> [Required action] Check every line of the entries below for the word "what", and copy the ones that have it.

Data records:
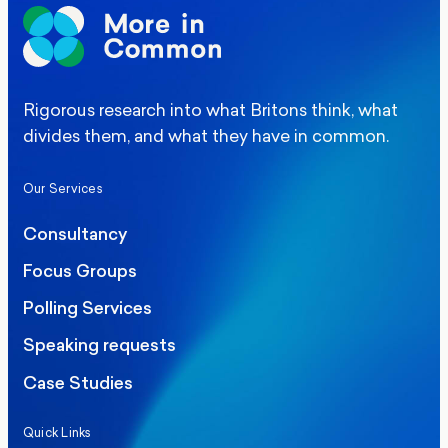
Rigorous research into what Britons think, what
divides them, and what they have in common.
Our Services
Consultancy
Focus Groups
Polling Services
Speaking requests
Case Studies
Quick Links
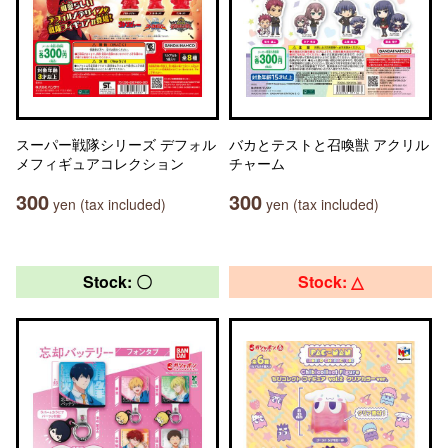
スーパー戦隊シリーズ デフォル
バカとテストと召喚獣 アクリル
メフィギュアコレクション
チャーム
300
300
yen (tax included)
yen (tax included)
Stock: 〇
Stock: △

> [Reply]
Rigorous research into what Britons think, what
divides them, and what they have in common.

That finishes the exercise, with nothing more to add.